Market researchers at JATO Dynamics released the results of the study that identifies Toyota Motor Corp., PSA/Peugeot-Citroen SA and BMW AG as the automakers that are nearest to reaching their EU-mandated CO2 targets. To meet the more stringent emissions regulations that start to take effect next year, Toyota, PSA and BMW would have to reduce their overall fleet emissions by 7% or less.
Automakers have until 2015 to cut CO2 emissions from new cars sold in Europe to a fleet average of 130 grams per kilometer. JATO analyzed 21 European markets and determined that last year's average was 140.9g/km, while in 2009, it had an average of 145.9g/km. Daimler AG, Mazda Motor Corp. and Nissan Motor Co. will have to hurry up with its CO2 cuts to help the industry attain the overall goal.
If the automakers don’t achieve the cuts in time, they will get steep fines. For the period from 2012 to 2018, an auto group faces various amounts of penalties that depend on how much it exceeds its target.
In particular, automakers have to pay 5 euros per vehicle for the first g/km of CO2; 15 euros for the second gram; 25 euros for the third gram; and 95 euros from the fourth gram onwards. However, a 5 million euro fine is imposed on a carmaker in Europe with sales of 1 million units in Europe that misses the target by 1g/km of CO2.

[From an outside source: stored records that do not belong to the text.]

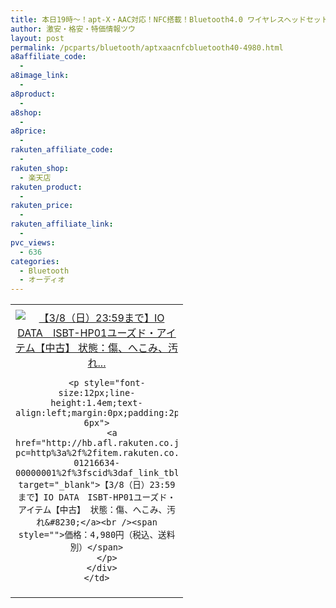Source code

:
 ```yaml
---
title: 本日19時～！apt-X・AAC対応！NFC搭載！Bluetooth4.0 ワイヤレスヘッドセット ユーズド激安特価4,980円！
author: 激安・格安・特価情報ツウ
layout: post
permalink: /pcparts/bluetooth/aptxaacnfcbluetooth40-4980.html
a8affiliate_code:
  - 
a8image_link:
  - 
a8product:
  - 
a8shop:
  - 
a8price:
  - 
rakuten_affiliate_code:
  - 
rakuten_shop:
  - 楽天店
rakuten_product:
  - 
rakuten_price:
  - 
rakuten_affiliate_link:
  - 
pvc_views:
  - 636
categories:
  - Bluetooth
  - オーディオ
---
```

<table border="0" cellpadding="0" cellspacing="0">
  <tr>
    <td valign="top">
      <div style="border:1px none;margin:0px;padding:6px 0px;width:260px;text-align:center;float:left">
        <a href="http://hb.afl.rakuten.co.jp/hgc/0a708d69.b8a87d02.0a708d6a.55a4c12c/?pc=http%3a%2f%2fitem.rakuten.co.jp%2fioplaza%2f3200-01216634-00000001%2f%3fscid%3daf_link_tbl&m=http%3a%2f%2fm.rakuten.co.jp%2fioplaza%2fi%2f10283060%2f" target="_blank"><img src="http://hbb.afl.rakuten.co.jp/hgb/?pc=http%3a%2f%2fthumbnail.image.rakuten.co.jp%2f%400_mall%2fioplaza%2fcabinet%2fopen13%2f4957180111704.jpg%3f_ex%3d240x240&m=http%3a%2f%2fthumbnail.image.rakuten.co.jp%2f%400_mall%2fioplaza%2fcabinet%2fopen13%2f4957180111704.jpg" alt="【3/8（日）23:59まで】IO DATA　ISBT-HP01ユーズド・アイテム【中古】 状態：傷、へこみ、汚れ..." border="0" style="margin:0px;padding:0px" /></a> 
        
        <p style="font-size:12px;line-height:1.4em;text-align:left;margin:0px;padding:2px 6px">
          <a href="http://hb.afl.rakuten.co.jp/hgc/0a708d69.b8a87d02.0a708d6a.55a4c12c/?pc=http%3a%2f%2fitem.rakuten.co.jp%2fioplaza%2f3200-01216634-00000001%2f%3fscid%3daf_link_tbl&m=http%3a%2f%2fm.rakuten.co.jp%2fioplaza%2fi%2f10283060%2f" target="_blank">【3/8（日）23:59まで】IO DATA　ISBT-HP01ユーズド・アイテム【中古】 状態：傷、へこみ、汚れ&#8230;</a><br /><span style="">価格：4,980円（税込、送料別）</span>
        </p>
      </div>
    </td>
  </tr>
</table>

In a talk with Automotive News Europe, JATO Vice President for Research Gareth Hession said that he doesn’t think these fines will put anyone out of business but if a carmaker decides to continue to build cars with high emissions then it has to significantly revise its retail pricing position.
ANE also had the chance to talk to Jos Dings, director of Brussels-based green transport campaigners T&E. Dings said that it’s not likely that automakers won’t be able to hit their targets since they’re “clever enough” to test the cars in a way wherein they’ll be able to comply.